[[ PROVIDED MATERIAL open ]]

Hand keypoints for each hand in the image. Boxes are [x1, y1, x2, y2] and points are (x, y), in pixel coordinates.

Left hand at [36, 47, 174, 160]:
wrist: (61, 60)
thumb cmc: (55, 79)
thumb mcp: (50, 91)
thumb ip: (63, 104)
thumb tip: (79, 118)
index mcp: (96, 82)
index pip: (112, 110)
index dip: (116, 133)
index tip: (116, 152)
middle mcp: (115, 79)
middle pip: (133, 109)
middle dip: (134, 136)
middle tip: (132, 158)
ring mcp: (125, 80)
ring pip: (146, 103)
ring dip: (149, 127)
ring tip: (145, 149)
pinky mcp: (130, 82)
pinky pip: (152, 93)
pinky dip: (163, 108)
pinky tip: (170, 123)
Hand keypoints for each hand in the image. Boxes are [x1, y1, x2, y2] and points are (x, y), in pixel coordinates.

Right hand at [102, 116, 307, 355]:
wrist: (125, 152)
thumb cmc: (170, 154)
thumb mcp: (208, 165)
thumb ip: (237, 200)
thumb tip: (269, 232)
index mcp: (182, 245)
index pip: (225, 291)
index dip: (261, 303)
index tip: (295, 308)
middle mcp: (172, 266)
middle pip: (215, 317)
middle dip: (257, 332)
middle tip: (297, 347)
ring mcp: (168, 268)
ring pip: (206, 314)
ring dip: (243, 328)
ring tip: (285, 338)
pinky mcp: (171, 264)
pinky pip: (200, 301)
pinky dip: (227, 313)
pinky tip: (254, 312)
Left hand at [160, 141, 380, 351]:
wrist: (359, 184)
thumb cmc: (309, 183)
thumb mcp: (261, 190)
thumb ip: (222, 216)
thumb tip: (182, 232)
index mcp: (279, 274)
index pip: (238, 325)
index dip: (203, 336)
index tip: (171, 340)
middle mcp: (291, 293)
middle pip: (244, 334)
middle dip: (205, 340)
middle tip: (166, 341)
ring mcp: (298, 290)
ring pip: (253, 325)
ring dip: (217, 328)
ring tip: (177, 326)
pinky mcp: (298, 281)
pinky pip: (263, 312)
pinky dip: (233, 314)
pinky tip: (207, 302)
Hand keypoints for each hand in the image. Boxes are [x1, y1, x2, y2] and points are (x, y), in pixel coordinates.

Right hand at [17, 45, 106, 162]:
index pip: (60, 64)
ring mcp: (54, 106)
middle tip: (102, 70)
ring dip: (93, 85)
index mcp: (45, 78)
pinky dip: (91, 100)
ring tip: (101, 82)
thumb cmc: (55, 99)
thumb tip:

[[ PROVIDED MATERIAL closed ]]
[[ PROVIDED MATERIAL open ]]

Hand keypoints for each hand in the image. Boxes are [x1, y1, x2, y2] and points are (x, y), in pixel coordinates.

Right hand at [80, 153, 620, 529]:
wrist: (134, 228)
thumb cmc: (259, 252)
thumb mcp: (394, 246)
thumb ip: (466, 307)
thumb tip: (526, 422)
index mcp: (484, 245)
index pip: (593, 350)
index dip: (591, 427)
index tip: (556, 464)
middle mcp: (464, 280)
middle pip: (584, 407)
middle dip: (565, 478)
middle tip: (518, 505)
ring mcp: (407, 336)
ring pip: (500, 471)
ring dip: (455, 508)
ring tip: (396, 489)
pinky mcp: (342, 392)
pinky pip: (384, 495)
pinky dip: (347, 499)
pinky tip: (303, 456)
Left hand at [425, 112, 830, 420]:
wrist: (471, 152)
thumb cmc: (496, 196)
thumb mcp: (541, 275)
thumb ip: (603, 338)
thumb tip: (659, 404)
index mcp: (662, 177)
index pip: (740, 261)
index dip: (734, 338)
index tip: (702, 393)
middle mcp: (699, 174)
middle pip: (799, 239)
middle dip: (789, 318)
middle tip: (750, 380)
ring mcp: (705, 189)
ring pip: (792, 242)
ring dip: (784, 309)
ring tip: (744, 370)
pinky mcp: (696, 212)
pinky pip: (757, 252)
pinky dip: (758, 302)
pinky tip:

[[ PROVIDED MATERIAL closed ]]
[[ PROVIDED MATERIAL open ]]

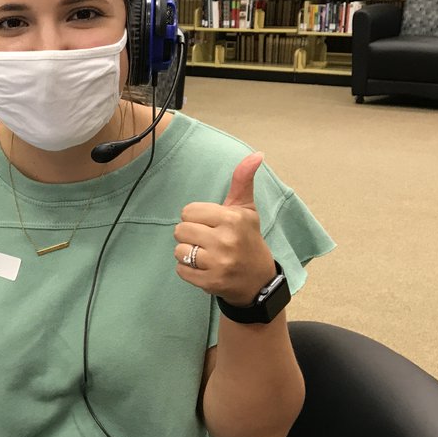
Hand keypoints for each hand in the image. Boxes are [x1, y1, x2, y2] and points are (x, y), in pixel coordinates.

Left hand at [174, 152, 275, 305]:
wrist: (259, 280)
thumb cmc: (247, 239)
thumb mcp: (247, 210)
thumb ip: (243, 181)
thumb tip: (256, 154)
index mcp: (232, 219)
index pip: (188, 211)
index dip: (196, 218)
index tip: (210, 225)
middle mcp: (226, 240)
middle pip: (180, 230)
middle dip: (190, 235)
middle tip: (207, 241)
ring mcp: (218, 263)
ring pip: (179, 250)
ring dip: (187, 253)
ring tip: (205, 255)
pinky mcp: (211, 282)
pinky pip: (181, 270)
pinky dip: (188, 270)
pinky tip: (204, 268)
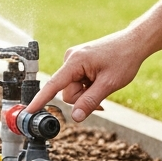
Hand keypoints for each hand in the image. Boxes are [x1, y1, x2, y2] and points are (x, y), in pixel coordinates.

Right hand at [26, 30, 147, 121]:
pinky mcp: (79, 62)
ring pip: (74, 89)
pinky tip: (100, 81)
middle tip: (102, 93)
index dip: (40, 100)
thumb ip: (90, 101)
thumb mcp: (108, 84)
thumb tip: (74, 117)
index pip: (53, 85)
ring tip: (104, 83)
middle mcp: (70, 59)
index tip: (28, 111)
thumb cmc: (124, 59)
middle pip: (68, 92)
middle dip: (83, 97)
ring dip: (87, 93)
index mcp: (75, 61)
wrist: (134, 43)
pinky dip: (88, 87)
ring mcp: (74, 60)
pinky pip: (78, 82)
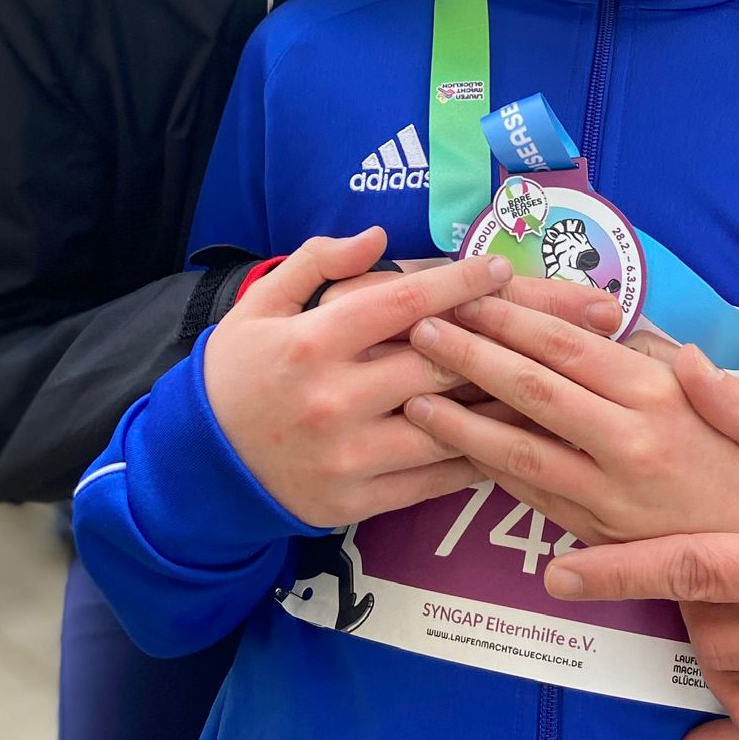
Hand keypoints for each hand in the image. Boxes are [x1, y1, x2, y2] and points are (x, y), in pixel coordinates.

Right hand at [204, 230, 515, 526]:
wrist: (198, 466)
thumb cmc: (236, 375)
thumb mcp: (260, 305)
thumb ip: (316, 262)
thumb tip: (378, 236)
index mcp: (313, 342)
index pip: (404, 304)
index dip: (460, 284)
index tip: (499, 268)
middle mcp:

[[ PROVIDED MATERIAL closed ]]

■ **ASSIGNMENT**
Treat the line with "ring dip: (187, 253)" as the start and the line with "index pip: (53, 85)" as the end, and return exactly that span of the data above, both ends included, without pictures.

■ **TASK OUTPUT**
ring dip: (187, 253)
ring tip: (205, 255)
pinky mcp: (211, 282)
pinky pip: (181, 270)
pinky dip: (188, 270)
pinky tip: (204, 268)
Hand keypoints for each hand in the image. Boxes are [x1, y1, x2, y2] and points are (x, y), in pixel coordinates.

Right hand at [26, 30, 147, 121]:
pinky mcp: (79, 62)
ring pip: (74, 89)
pinky tip: (100, 81)
middle tip: (102, 93)
index dip: (40, 100)
thumb ip: (90, 101)
thumb mcp: (108, 84)
thumb tip: (74, 117)
index pip: (53, 85)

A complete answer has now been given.